加えて、前記エタノール沈澱、再溶解した後、さらに0.5N HCl水溶液による処理を施し、生成する沈澱を分離・回収し、0.1N NaHCO3水溶液あるいは、0.5N NaOH水溶液を添加して、再溶解する処理により、さらなる純化を行うこともできる。
産業上の利用の可能性
本発明にかかる藍調製物、なかでも、タデ科植物に属する蓼藍(Polygonum tinctorium Aiton)由来の「すくも」水抽出物は、抗HIVウイルス活性を有し、特には、HIVウイルスの非感染細胞への侵入過程の阻止、感染後における細胞内でのHIVウイルス増殖・複製過程の阻止と、HIVウイルスによる感染ならびに、体内における感染の拡大も関与する機構の異なる過程をほとんど完全に抑制しており、相互に作用機序が異なる複数種の抗HIVウイルス作用を有しているため、耐性の獲得が低く、また、その予防、治療における効果は劇的である。しかも、本発明にかかる藍調製物、なかでも、蓼藍由来の「すくも」水抽出物は、副作用の発現は極めて低く、安全性も高く、更には、安価に提供でき、従って、長期間投与にも十分に耐えられると考えられる。加えて、本発明にかかる藍調製物、なかでも、蓼藍由来の「すくも」抽出物は、それ自体、相互に作用機序が異なる複数種の抗HIVウイルス作用を有しているため、他の薬剤との併用に際しても、患者に投与される薬剤数を減少させることが可能になり、結果として、これら併用薬剤における副作用の発現、耐性の獲得を遅らせることも可能とすることで、現在の薬剤治療にも好影響を与えることができると思われる。これらの利点を含めて、本発明にかかる藍調製物、なかでも、蓼藍由来の「すくも」水抽出物は、特に、感染予防、ならびに、AIDS発症の防止を目的とする薬物治療における抗HIV薬として有用である。
【図面の簡単な説明】
図1は、HIV−1として、HTLV−IIIB株を利用し、ヒト・リンパ球由来のMT−4細胞への感染と、該HTLV−IIIB株ウイルスに感染した細胞内でのHIV−1増殖過程に対する、培養液中に添加する蓼藍由来の「すくも溶液」による抑制作用を評価した結果を示す。図1に示すグラフは、該HTLV−IIIB株ウイルス希釈液(0.001/ウエルのTCID50)に1時間接触させる感染操作後、MT−4細胞を種々の比率で「すくも溶液」を添加した培養液中において5日間培養した後、MOI(multiplicity of infection)=0.01の感染状態における、感染細胞内でのHIV−1増殖に引き続き、増殖したウイルス粒子の細胞膜表面への表出に付随して培養液中に溶出された、HIV−1ウイルス由来のP24抗原タンパク質濃度の評価結果を示す。

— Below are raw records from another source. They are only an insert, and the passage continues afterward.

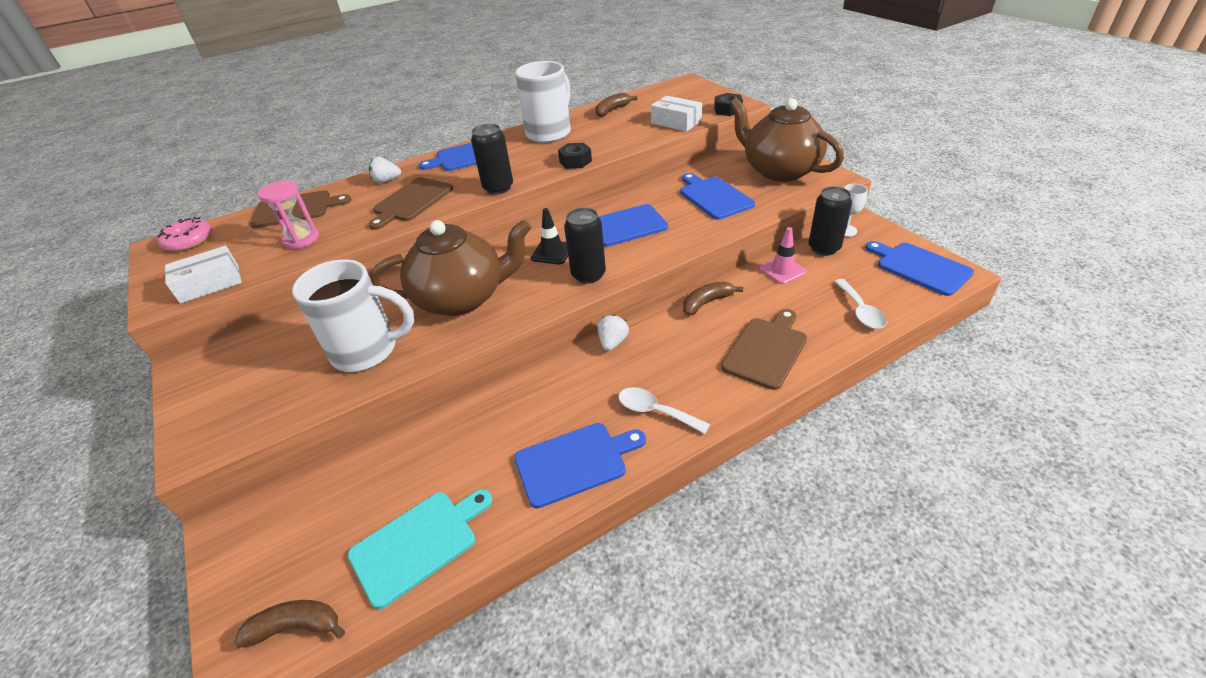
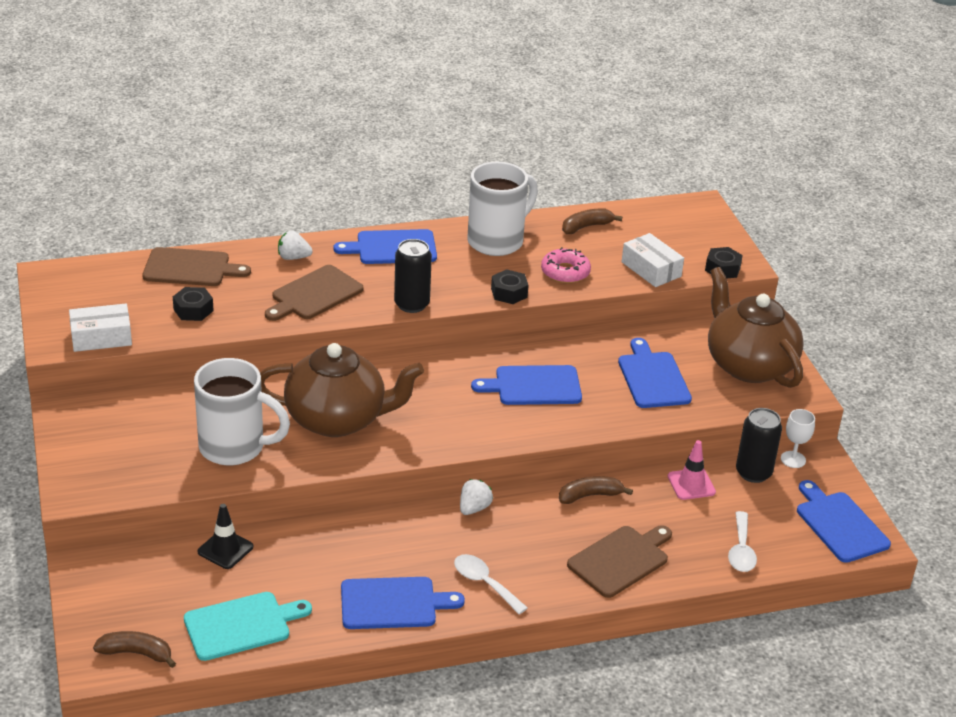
camera: 10 degrees right, 5 degrees down
(188, 241) = (78, 277): pink donut -> pink donut (565, 272)
(301, 239) = (193, 310): pink hourglass -> black nut
(552, 252) = (445, 395): black traffic cone -> black traffic cone (225, 549)
(588, 275) = (472, 431): black can -> none

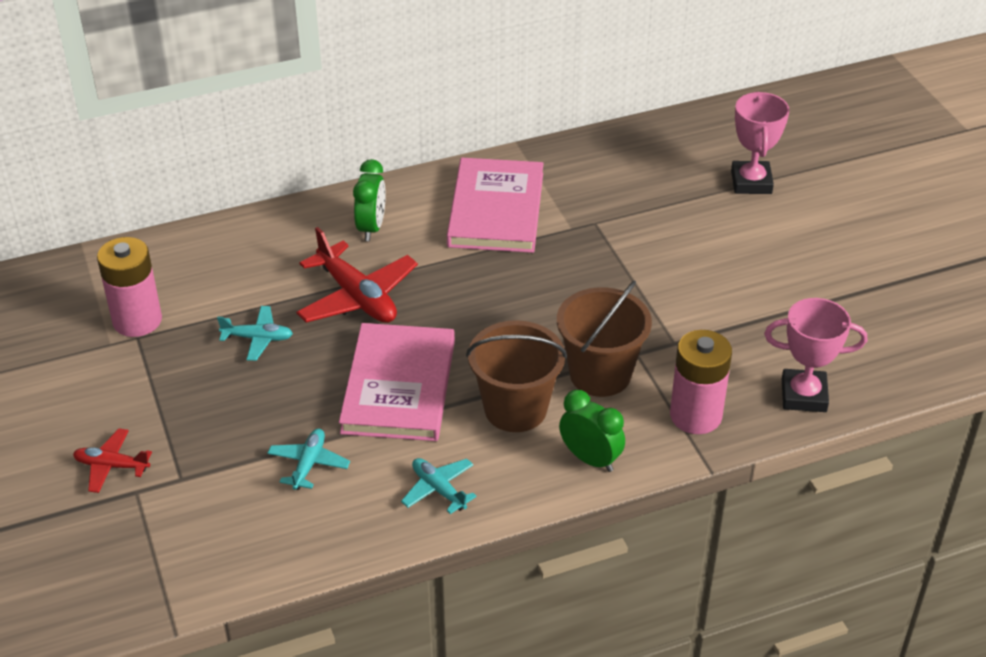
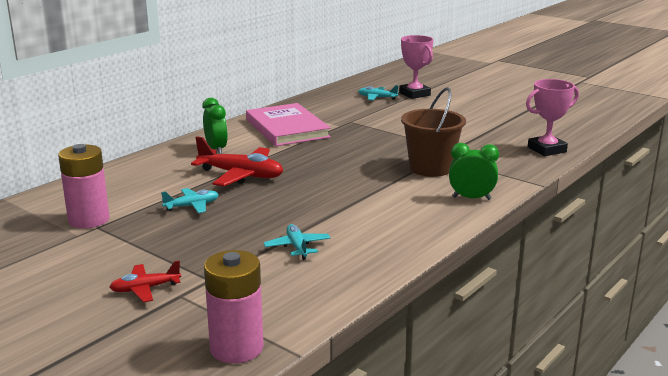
camera: 30 degrees left, 20 degrees down
(398, 386) = (315, 201): pink book -> none
(438, 489) = (399, 234): turquoise plane -> turquoise plane (377, 98)
(515, 409) = (400, 192): brown bucket -> none
(695, 415) = (504, 169): pink battery -> pink battery (236, 348)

図2は、培養液中に添加する蓼藍由来の「すくも溶液」による、HTLV−IIIB株が持続感染しているMOLT−4細胞(MOLT−4/IIIB)の細胞培養液上清中に含まれるHIV−1ウイルス由来のP24抗原タンパク質濃度の抑制効果を評価した結果を示す。
図3は、PHA刺激によりTリンパ球の増殖を行うPBMCに対して、HTLV−IIIB株ウイルス液に2時間接触させる感染操作後(moi=0.1)、種々の比率で蓼藍由来の「すくも溶液」を添加した培養液中においてIL−2存在下12日間培養した後、培養上清中に含まれるHIV−1ウイルス由来のP24抗原タンパク質濃度の抑制効果を評価した結果を示す。
図4は、種々の比率で蓼藍由来の「すくも溶液」を添加した培養液中において、MOLT−4細胞を24時間培養し、細胞表面にCD4抗原分子を発現している細胞数比率を評価した結果を示す。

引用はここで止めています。